Google Cloud Data Transfer Services

Google Cloud Data Transfer services provide various options in terms of network and transfer tools to help transfer data from on-premises to Google Cloud network

Network Services

Cloud VPN

  • Provides network connectivity with Google Cloud between on-premises network and Google Cloud, or from Google Cloud to another cloud provider.
  • Cloud VPN still routes the traffic through the Internet.
  • Cloud VPN is quick to set up (as compared to Interconnect)
  • Each Cloud VPN tunnel can support up to 3 Gbps total for ingress and egress, but available bandwidth depends on the connectivity
  • Choose Cloud VPN to encrypt traffic to Google Cloud, or with lower throughput solution, or experimenting with migrating the workloads to Google Cloud
  • Cloud Interconnect offers a direct connection to Google Cloud through Google or one of the Cloud Interconnect service providers.
  • Cloud Interconnect service prevents data from going on the public internet and can provide a more consistent throughput for large data transfers
  • For enterprise-grade connection to Google Cloud that has higher throughput requirements, choose Dedicated Interconnect (10 Gbps to 100 Gbps) or Partner Interconnect (50 Mbps to 50 Gbps)
  • Cloud Interconnect provides access to all Google Cloud products and services from your on-premises network except Google Workspace.
  • Cloud Interconnect also allows access to supported APIs and services by using Private Google Access from on-premises hosts.
  • Direct Peering provides access to the Google network with fewer network hops than with a public internet connection
  • By using Direct Peering, internet traffic is exchanged between the customer network and Google’s Edge Points of Presence (PoPs), which means the data does not use the public internet.

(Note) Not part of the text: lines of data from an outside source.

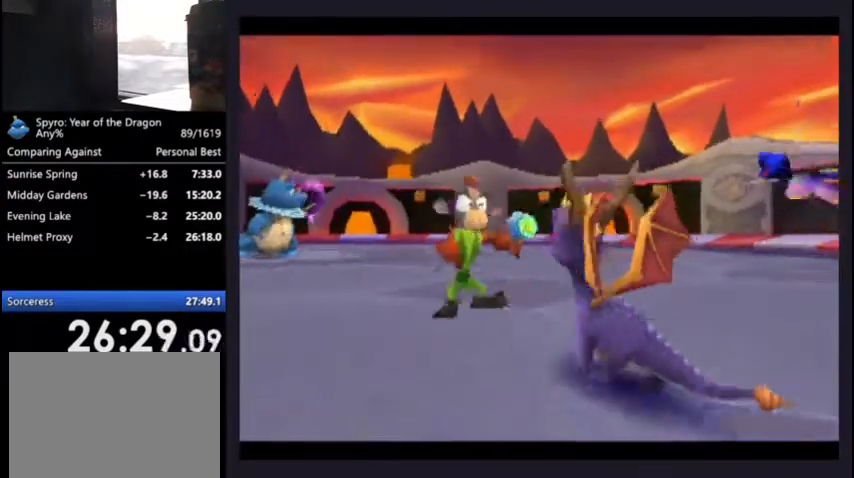
{"buttons": ["SQUARE"], "left_stick": "center", "right_stick": "center", "button_events": [[200, "SQUARE", "down"], [233, "DPAD_RIGHT", "up"], [267, "CROSS", "down"], [267, "DPAD_DOWN", "up"], [333, "CROSS", "up"]]}
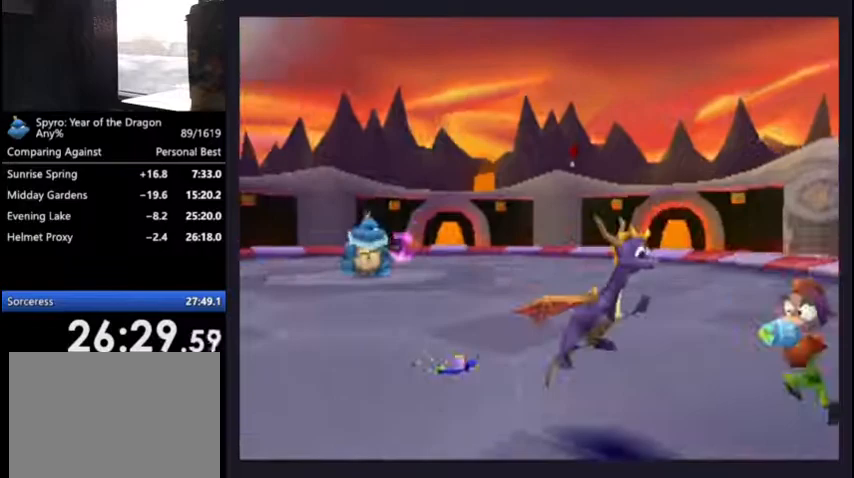
{"buttons": ["CROSS", "SQUARE"], "left_stick": "center", "right_stick": "center", "button_events": [[133, "DPAD_RIGHT", "down"], [267, "DPAD_RIGHT", "up"], [433, "CROSS", "down"]]}
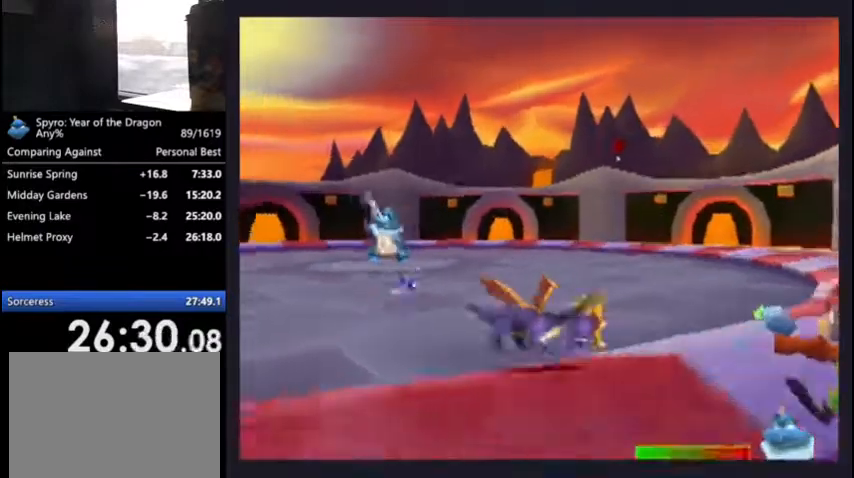
{"buttons": ["DPAD_RIGHT"], "left_stick": "center", "right_stick": "center", "button_events": [[300, "CROSS", "up"], [300, "SQUARE", "up"], [367, "CROSS", "down"], [367, "DPAD_RIGHT", "down"], [467, "CROSS", "up"]]}
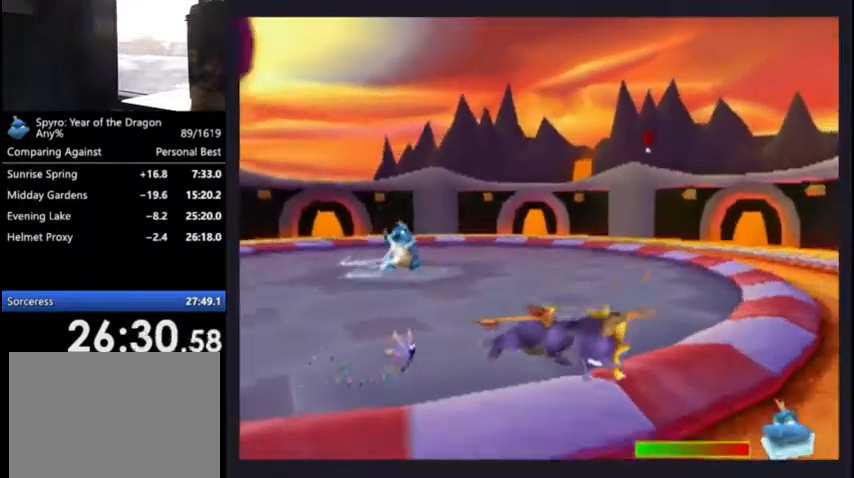
{"buttons": [], "left_stick": "center", "right_stick": "center", "button_events": [[33, "DPAD_RIGHT", "up"], [167, "DPAD_RIGHT", "down"], [367, "DPAD_RIGHT", "up"]]}
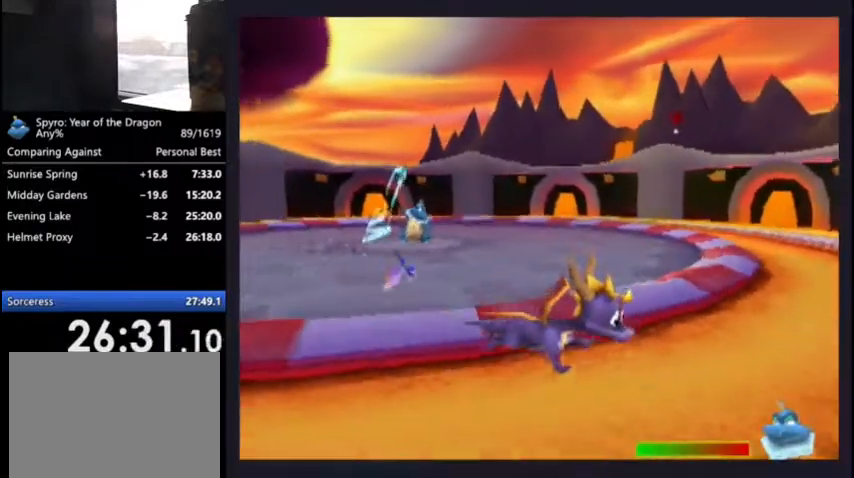
{"buttons": ["CROSS", "DPAD_UP", "DPAD_RIGHT"], "left_stick": "center", "right_stick": "center", "button_events": [[300, "DPAD_RIGHT", "down"], [333, "DPAD_UP", "down"], [500, "CROSS", "down"]]}
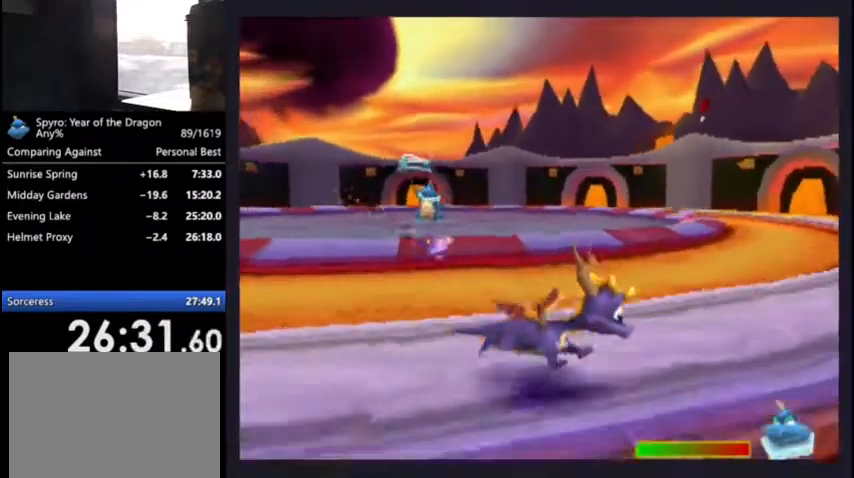
{"buttons": ["DPAD_RIGHT"], "left_stick": "center", "right_stick": "center", "button_events": [[100, "CROSS", "up"], [500, "DPAD_UP", "up"]]}
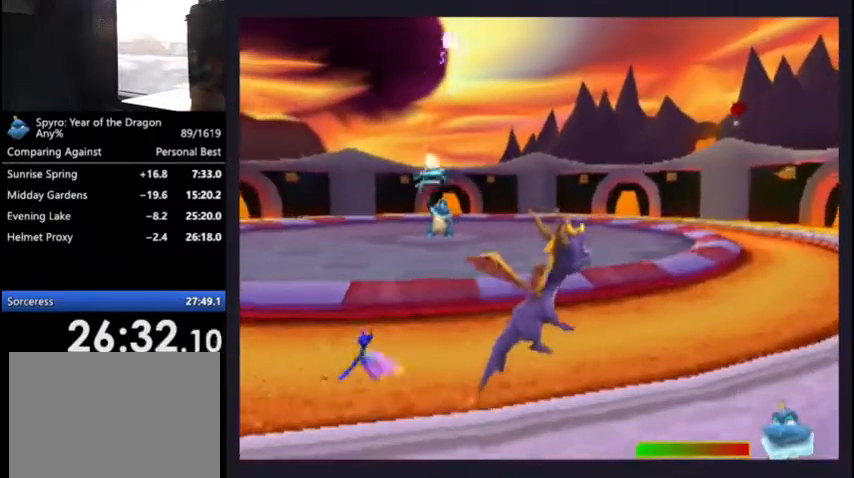
{"buttons": [], "left_stick": "center", "right_stick": "center", "button_events": [[367, "DPAD_RIGHT", "up"]]}
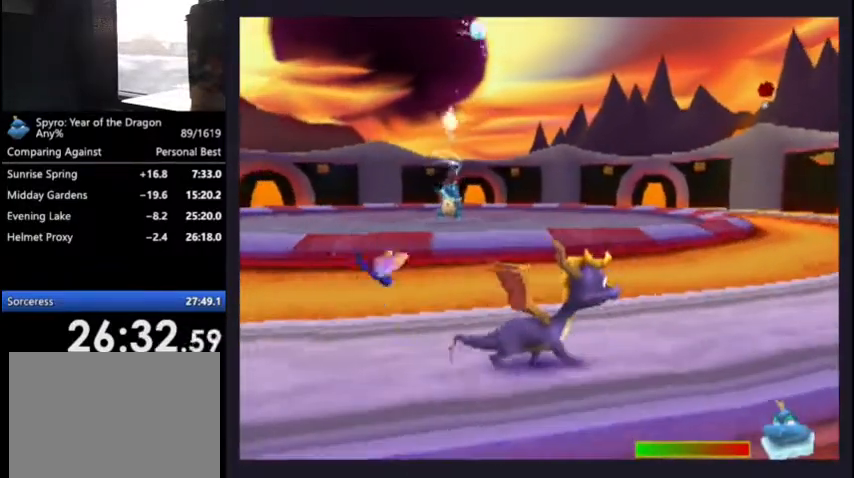
{"buttons": [], "left_stick": "center", "right_stick": "center", "button_events": [[167, "DPAD_UP", "down"], [367, "DPAD_UP", "up"]]}
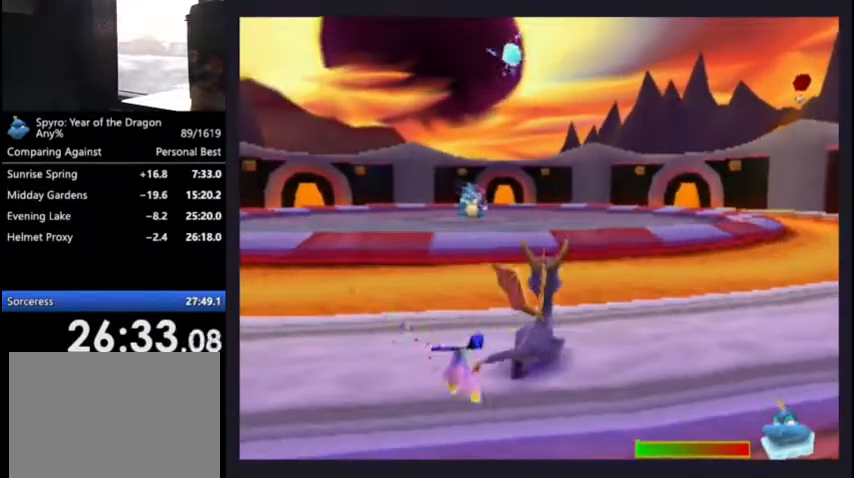
{"buttons": [], "left_stick": "center", "right_stick": "center", "button_events": [[33, "DPAD_LEFT", "down"], [33, "DPAD_UP", "down"], [100, "DPAD_UP", "up"], [133, "DPAD_LEFT", "up"], [133, "R2", "down"], [267, "R2", "up"]]}
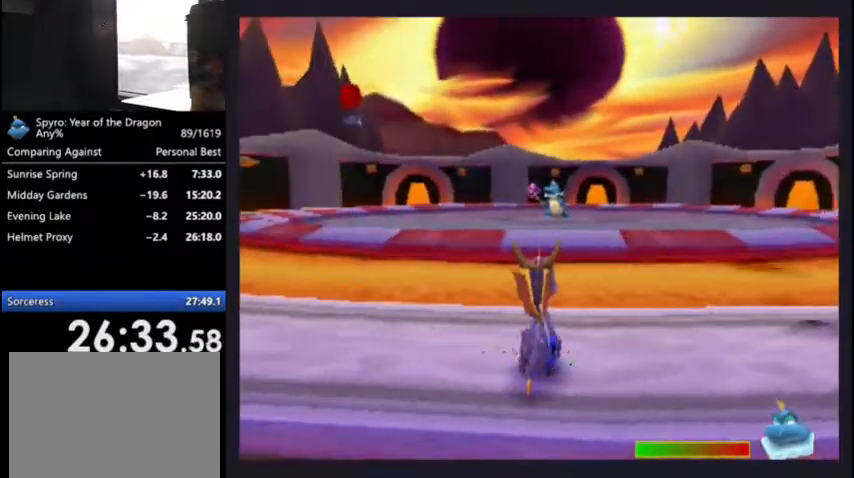
{"buttons": ["R2"], "left_stick": "center", "right_stick": "center", "button_events": [[100, "R2", "down"]]}
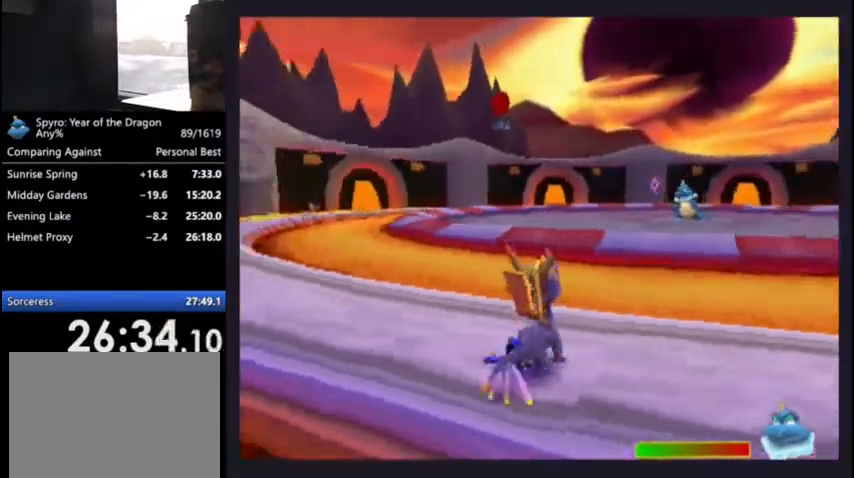
{"buttons": [], "left_stick": "center", "right_stick": "center", "button_events": [[367, "R2", "up"]]}
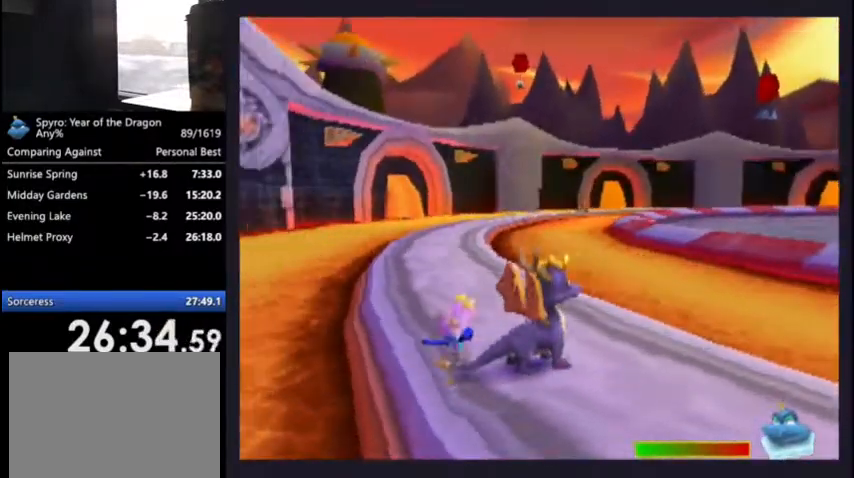
{"buttons": ["L2"], "left_stick": "center", "right_stick": "center", "button_events": [[33, "L2", "down"]]}
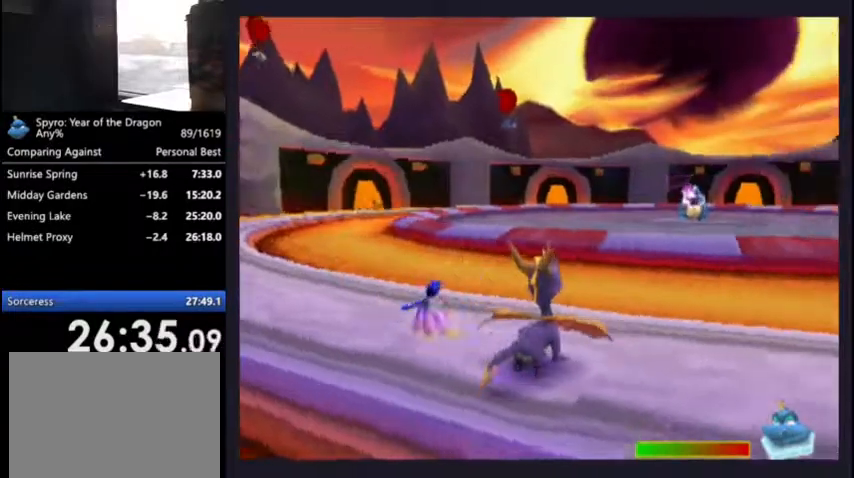
{"buttons": [], "left_stick": "center", "right_stick": "center", "button_events": [[467, "L2", "up"]]}
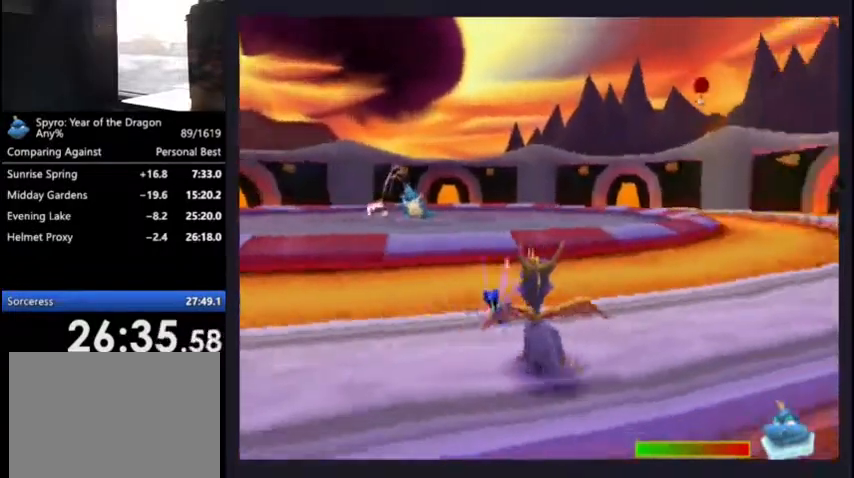
{"buttons": [], "left_stick": "center", "right_stick": "center", "button_events": [[200, "DPAD_RIGHT", "down"], [200, "L2", "down"], [333, "DPAD_RIGHT", "up"], [333, "L2", "up"]]}
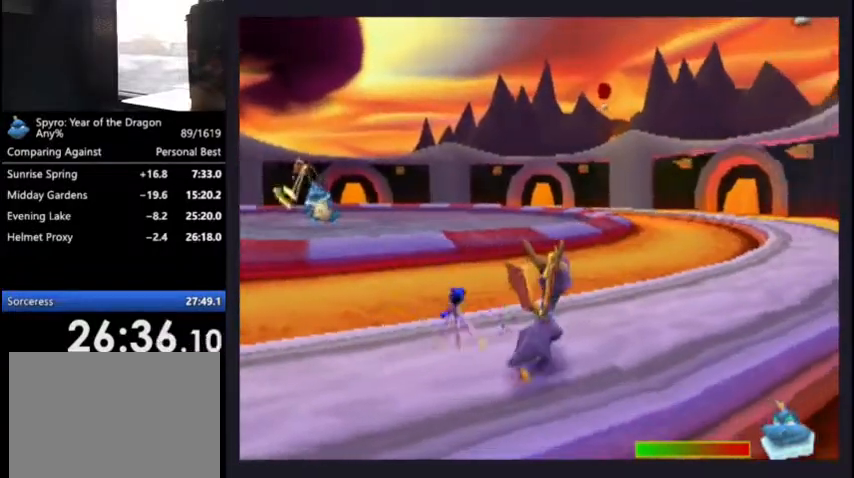
{"buttons": ["DPAD_UP", "DPAD_RIGHT"], "left_stick": "center", "right_stick": "center", "button_events": [[267, "DPAD_RIGHT", "down"], [267, "DPAD_UP", "down"]]}
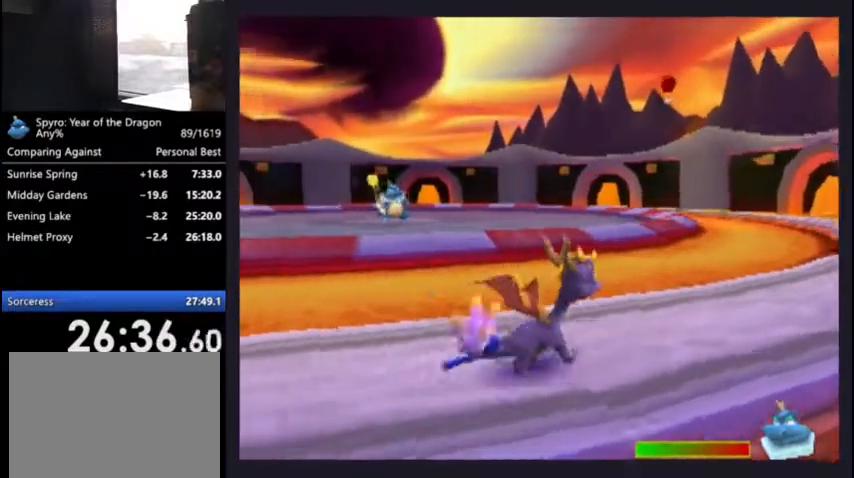
{"buttons": ["CROSS"], "left_stick": "center", "right_stick": "center", "button_events": [[67, "DPAD_UP", "up"], [433, "CROSS", "down"], [433, "DPAD_RIGHT", "up"]]}
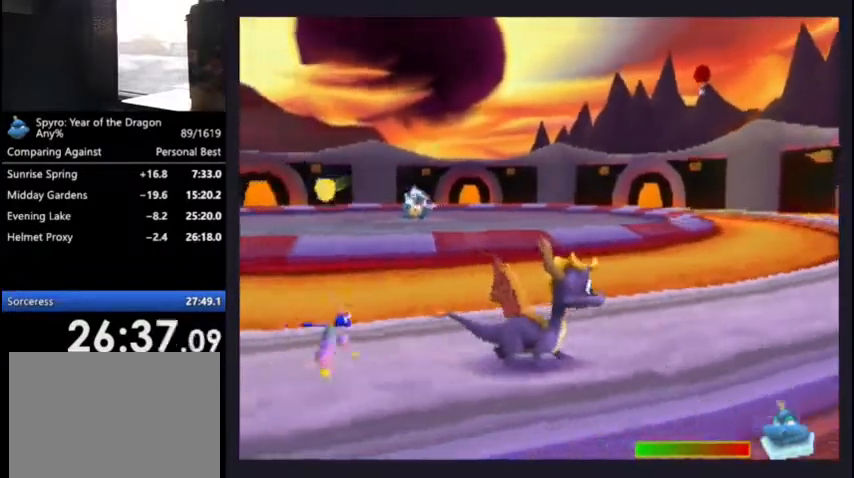
{"buttons": [], "left_stick": "center", "right_stick": "center", "button_events": [[33, "CROSS", "up"], [167, "DPAD_UP", "down"], [233, "DPAD_UP", "up"]]}
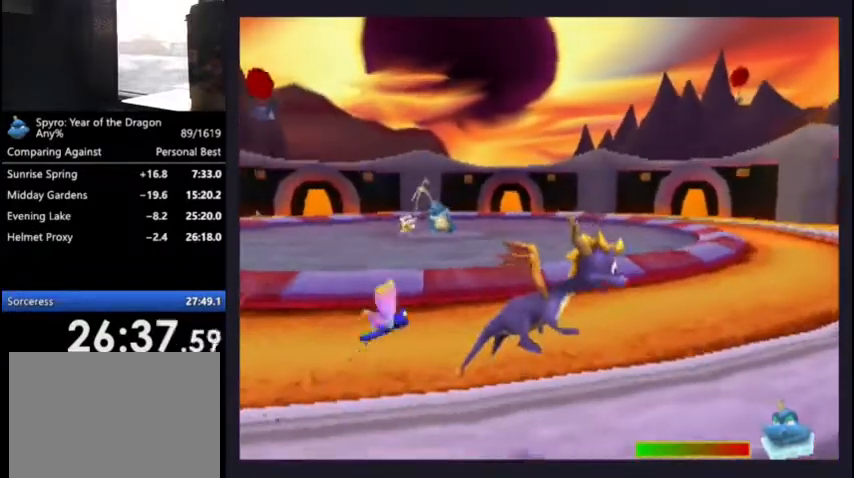
{"buttons": ["DPAD_LEFT"], "left_stick": "center", "right_stick": "center", "button_events": [[133, "DPAD_LEFT", "down"], [167, "R2", "down"], [500, "R2", "up"]]}
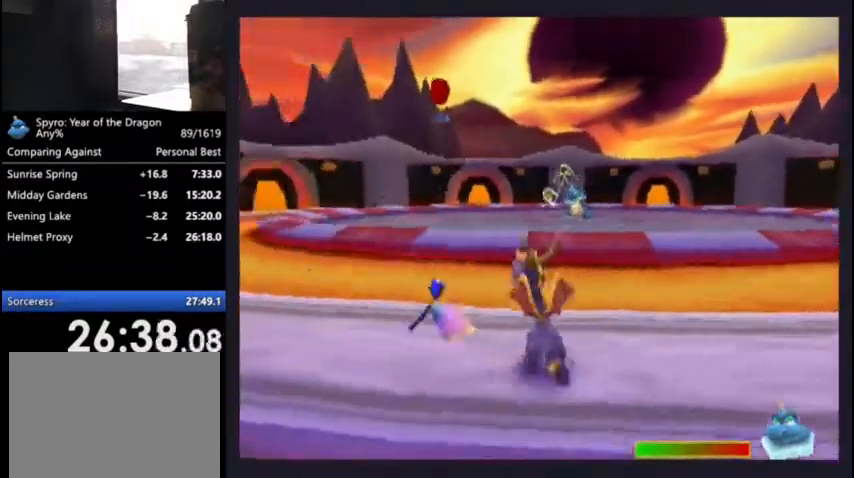
{"buttons": ["R2"], "left_stick": "center", "right_stick": "center", "button_events": [[133, "DPAD_UP", "down"], [200, "DPAD_UP", "up"], [233, "R2", "down"], [467, "DPAD_LEFT", "up"]]}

Google Cloud Networking Services Decision Tree

Google Cloud Hybrid Connectivity

Transfer Services

gsutil

  • gsutil tool is the standard tool for small- to medium-sized transfers (less than 1 TB) over a typical enterprise-scale network, from a private data center to Google Cloud.
  • gsutil provides all the basic features needed to manage the Cloud Storage instances, including copying the data to and from the local file system and Cloud Storage.
  • gsutil can also move, rename and remove objects and perform real-time incremental syncs, like rsync, to a Cloud Storage bucket.
  • gsutil is especially useful in the following scenarios:
    • as-needed transfers or during command-line sessions by your users.
    • transferring only a few files or very large files, or both.
    • consuming the output of a program (streaming output to Cloud Storage)
    • watch a directory with a moderate number of files and sync any updates with very low latencies.
  • gsutil provides following features
    • Parallel multi-threaded transfers with  gsutil -m, increasing transfer speeds.
    • Composite transfers for a single large file to break them into smaller chunks to increase transfer speed. Chunks are transferred and validated in parallel, sending all data to Google. Once the chunks arrive at Google, they are combined (referred to as compositing) to form a single object
  • Storage Transfer Service is a fully managed, highly scalable service to automate transfers from other public clouds into Cloud Storage.
  • Storage Transfer Service for Cloud-to-Cloud transfers
    • supports transfers into Cloud Storage from S3 and HTTP.
    • supports daily copies of any modified objects.
    • doesn’t currently support data transfers to S3.
  • Storage Transfer Service also supports data transfers for on-premises data transfers from network file system (NFS) storage to Cloud Storage.
  • Storage Transfer Service for on-premises data
    • is designed for large-scale transfers (up to petabytes of data, billions of files).
    • supports full copies or incremental copies
    • can be setup by installing on-premises software (known as agents) onto computers in the data center.
  • has a simple, managed graphical user interface; even non-technically savvy users (after setup) can use it to move data.
  • provides robust error-reporting and a record of all files and objects that are moved.
  • supports executing recurring transfers on a schedule.

Transfer Appliance

  • Transfer Appliance is an excellent option for performing large-scale transfers, especially when a fast network connection is unavailable, it’s too costly to acquire more bandwidth or its one-time transfer
  • Expected turnaround time for a network appliance to be shipped, loaded with the data, shipped back, and rehydrated on Google Cloud is 50 days.
  • Consider Transfer Appliance, if the online transfer timeframe is calculated to be substantially more than this timeframe.
  • Transfer Appliance requires the ability to receive and ship back the Google-owned hardware.
  • Transfer Appliance is available only in certain countries.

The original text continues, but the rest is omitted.